* [What the exercise asks]: Return the material exactly, first line through the line containing "nose: (203, 185)", and nothing more. Pictures stay out.

═══ Supplied data ═══

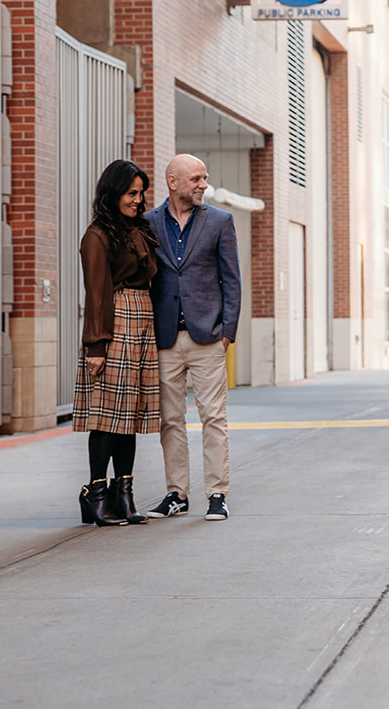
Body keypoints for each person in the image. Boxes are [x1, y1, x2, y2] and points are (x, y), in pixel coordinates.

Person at [144, 154, 242, 522]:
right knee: (170, 420)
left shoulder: (220, 221)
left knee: (214, 418)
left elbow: (232, 280)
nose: (203, 185)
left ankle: (217, 493)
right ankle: (176, 494)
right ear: (173, 182)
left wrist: (226, 334)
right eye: (196, 179)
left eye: (205, 179)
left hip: (207, 338)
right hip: (165, 337)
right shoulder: (148, 223)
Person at [76, 159, 162, 527]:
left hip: (143, 322)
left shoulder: (137, 229)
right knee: (108, 417)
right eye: (131, 193)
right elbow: (96, 294)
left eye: (141, 193)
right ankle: (96, 494)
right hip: (115, 323)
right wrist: (96, 346)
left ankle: (123, 494)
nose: (138, 200)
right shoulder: (97, 236)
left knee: (131, 417)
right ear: (113, 194)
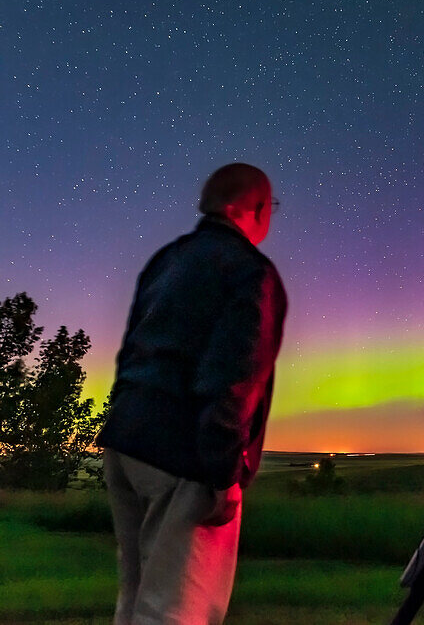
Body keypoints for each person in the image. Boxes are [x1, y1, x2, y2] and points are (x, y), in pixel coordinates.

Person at [97, 163, 288, 624]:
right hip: (184, 459)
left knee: (135, 600)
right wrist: (224, 473)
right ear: (256, 209)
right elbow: (232, 378)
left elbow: (133, 350)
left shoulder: (168, 259)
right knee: (175, 612)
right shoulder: (250, 273)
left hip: (126, 441)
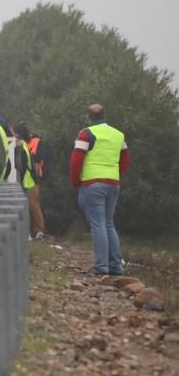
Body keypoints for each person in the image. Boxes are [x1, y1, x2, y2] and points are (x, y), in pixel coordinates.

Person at [69, 104, 128, 276]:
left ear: (89, 117)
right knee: (109, 224)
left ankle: (101, 267)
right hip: (113, 183)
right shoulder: (118, 134)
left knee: (98, 225)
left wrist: (75, 180)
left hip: (92, 183)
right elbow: (125, 159)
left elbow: (76, 160)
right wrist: (114, 173)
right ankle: (116, 266)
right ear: (104, 115)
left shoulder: (86, 133)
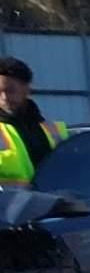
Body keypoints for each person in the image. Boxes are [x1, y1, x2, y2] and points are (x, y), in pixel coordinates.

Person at [0, 55, 67, 186]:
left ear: (27, 89)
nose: (3, 98)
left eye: (10, 91)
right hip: (9, 206)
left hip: (56, 203)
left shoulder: (54, 130)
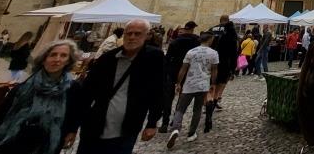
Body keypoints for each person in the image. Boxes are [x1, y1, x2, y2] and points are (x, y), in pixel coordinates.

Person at [76, 18, 164, 154]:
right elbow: (87, 92)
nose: (132, 37)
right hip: (95, 125)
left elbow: (158, 91)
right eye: (129, 33)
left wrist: (152, 123)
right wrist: (73, 127)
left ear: (147, 36)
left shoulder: (154, 57)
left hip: (127, 128)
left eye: (137, 34)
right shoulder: (107, 58)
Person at [0, 39, 80, 154]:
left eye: (63, 56)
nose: (57, 59)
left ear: (68, 61)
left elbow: (75, 113)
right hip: (17, 140)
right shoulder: (25, 86)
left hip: (49, 142)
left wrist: (72, 130)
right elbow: (0, 114)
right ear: (44, 59)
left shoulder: (73, 88)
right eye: (53, 55)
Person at [166, 32, 219, 148]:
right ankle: (191, 133)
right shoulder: (214, 53)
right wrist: (213, 83)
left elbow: (183, 68)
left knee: (180, 109)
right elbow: (214, 70)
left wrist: (178, 83)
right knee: (197, 109)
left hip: (189, 84)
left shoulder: (191, 52)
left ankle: (176, 128)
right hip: (203, 85)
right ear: (210, 40)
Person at [160, 22, 200, 133]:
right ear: (192, 29)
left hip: (173, 70)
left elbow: (168, 58)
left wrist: (166, 72)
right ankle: (175, 120)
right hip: (188, 71)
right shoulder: (196, 42)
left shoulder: (175, 41)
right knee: (182, 97)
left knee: (168, 97)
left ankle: (164, 123)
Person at [211, 15, 238, 106]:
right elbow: (234, 50)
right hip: (225, 59)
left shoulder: (213, 29)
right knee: (222, 81)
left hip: (212, 59)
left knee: (212, 80)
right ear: (228, 20)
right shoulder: (231, 31)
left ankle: (210, 99)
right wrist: (233, 67)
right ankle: (216, 98)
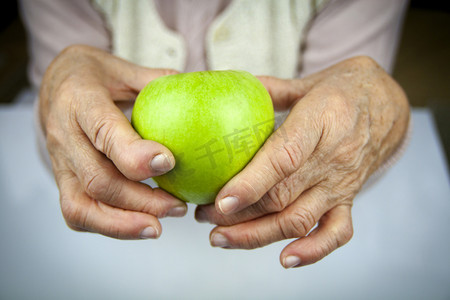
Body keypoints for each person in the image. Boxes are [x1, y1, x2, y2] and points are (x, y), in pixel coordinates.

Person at [19, 0, 411, 268]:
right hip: (120, 254)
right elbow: (64, 127)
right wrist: (59, 94)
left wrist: (377, 116)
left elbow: (346, 132)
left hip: (288, 246)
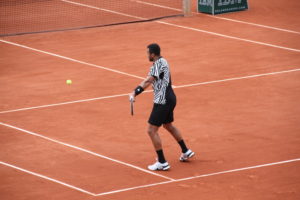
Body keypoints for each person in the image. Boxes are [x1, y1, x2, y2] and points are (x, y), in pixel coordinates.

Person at [129, 43, 194, 171]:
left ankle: (162, 162)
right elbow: (151, 81)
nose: (147, 55)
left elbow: (148, 81)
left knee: (151, 130)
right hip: (170, 98)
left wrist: (134, 92)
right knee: (168, 125)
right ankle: (186, 151)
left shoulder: (157, 65)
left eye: (148, 53)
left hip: (162, 101)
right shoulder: (163, 61)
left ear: (153, 54)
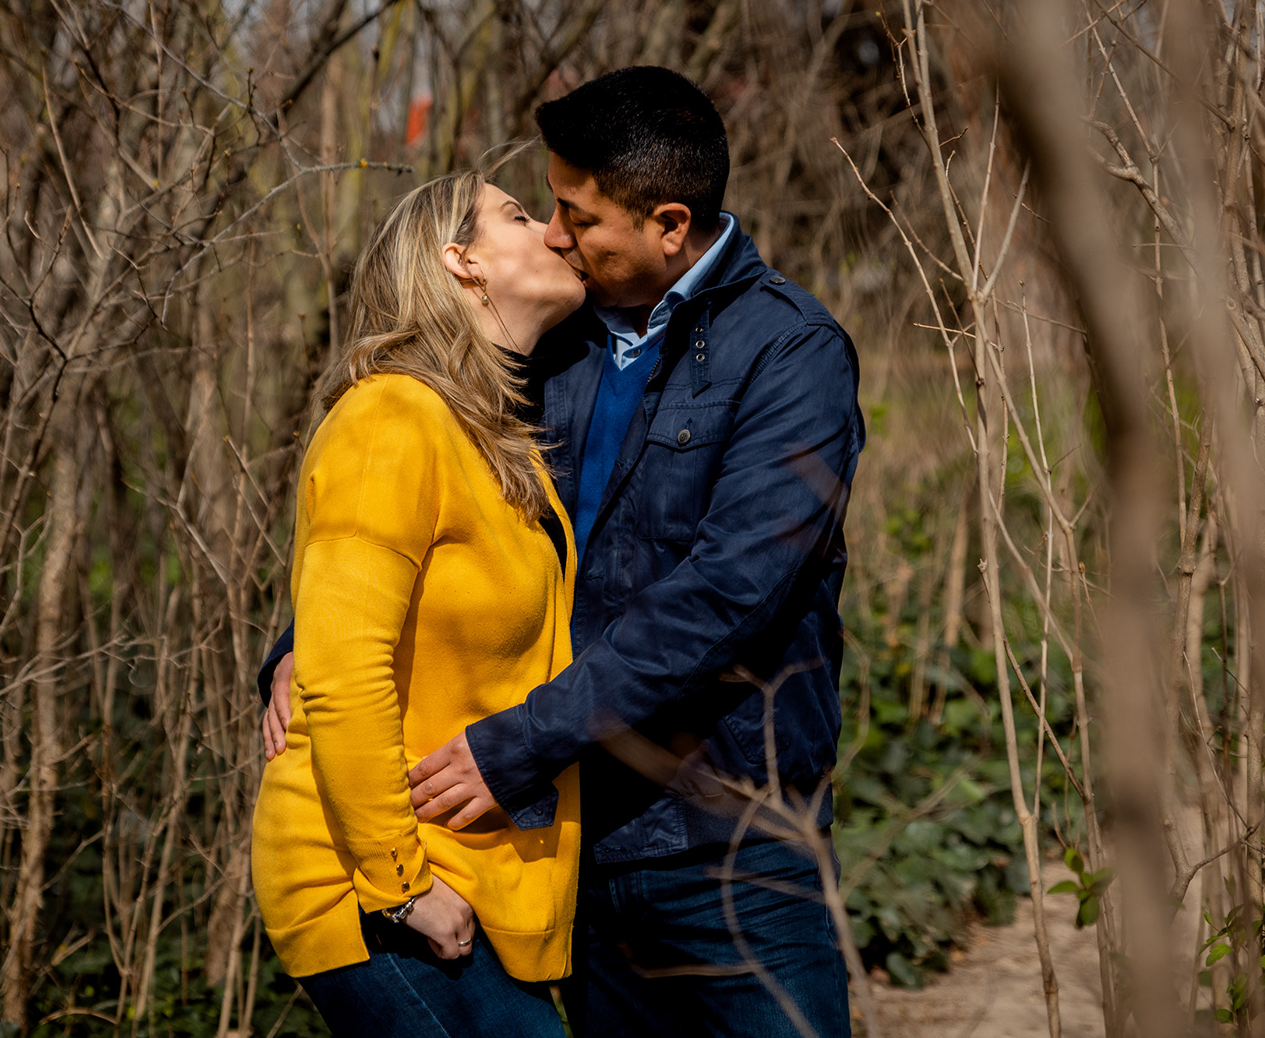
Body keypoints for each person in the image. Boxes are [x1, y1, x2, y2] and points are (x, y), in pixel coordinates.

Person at [263, 67, 864, 1037]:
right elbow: (410, 520)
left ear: (670, 223)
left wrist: (517, 747)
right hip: (576, 841)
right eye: (540, 210)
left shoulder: (789, 354)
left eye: (575, 214)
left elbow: (727, 595)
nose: (552, 233)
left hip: (731, 844)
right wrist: (300, 642)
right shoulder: (552, 346)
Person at [250, 171, 587, 1037]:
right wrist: (402, 889)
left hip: (464, 880)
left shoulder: (483, 431)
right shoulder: (390, 417)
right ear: (460, 262)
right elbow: (344, 668)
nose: (552, 230)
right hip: (375, 892)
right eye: (518, 215)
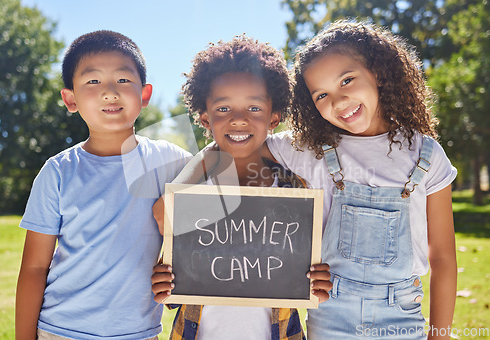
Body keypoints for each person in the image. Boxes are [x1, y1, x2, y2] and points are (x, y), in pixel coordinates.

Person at [266, 20, 457, 339]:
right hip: (329, 314)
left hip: (402, 314)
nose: (338, 102)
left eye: (347, 80)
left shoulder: (426, 154)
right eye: (321, 94)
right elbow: (233, 145)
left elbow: (443, 258)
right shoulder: (308, 149)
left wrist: (439, 335)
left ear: (378, 72)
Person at [150, 35, 332, 340]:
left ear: (275, 117)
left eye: (254, 108)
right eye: (223, 110)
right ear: (204, 118)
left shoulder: (297, 190)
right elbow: (164, 214)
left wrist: (317, 284)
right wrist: (164, 282)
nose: (238, 120)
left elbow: (309, 273)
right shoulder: (201, 185)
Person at [15, 30, 191, 340]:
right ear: (70, 99)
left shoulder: (173, 162)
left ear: (145, 94)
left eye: (123, 80)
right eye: (93, 82)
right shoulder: (58, 172)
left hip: (139, 333)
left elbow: (221, 213)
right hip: (60, 331)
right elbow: (34, 268)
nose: (110, 92)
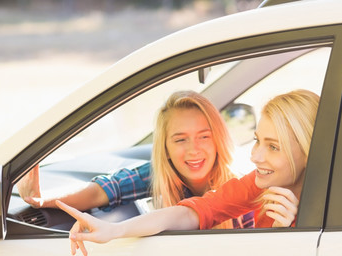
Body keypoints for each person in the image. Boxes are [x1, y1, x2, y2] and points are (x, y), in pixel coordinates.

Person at [56, 89, 319, 256]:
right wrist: (115, 230)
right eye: (257, 141)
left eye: (273, 147)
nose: (255, 156)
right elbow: (192, 212)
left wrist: (287, 235)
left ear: (308, 151)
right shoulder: (257, 185)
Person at [17, 90, 254, 229]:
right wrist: (41, 200)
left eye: (204, 137)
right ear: (165, 148)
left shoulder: (241, 190)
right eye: (180, 140)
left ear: (218, 139)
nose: (194, 150)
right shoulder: (162, 174)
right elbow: (104, 191)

═══

* [Worked solution]:
Body keypoints for each person in the image. Boxes are [x1, y1, x2, y2] and points are (x, y), in pixel coordinates.

Person at [144, 154, 242, 522]:
right knee: (170, 420)
left shoulder: (220, 221)
left knee: (214, 418)
left elbow: (232, 280)
nose: (203, 185)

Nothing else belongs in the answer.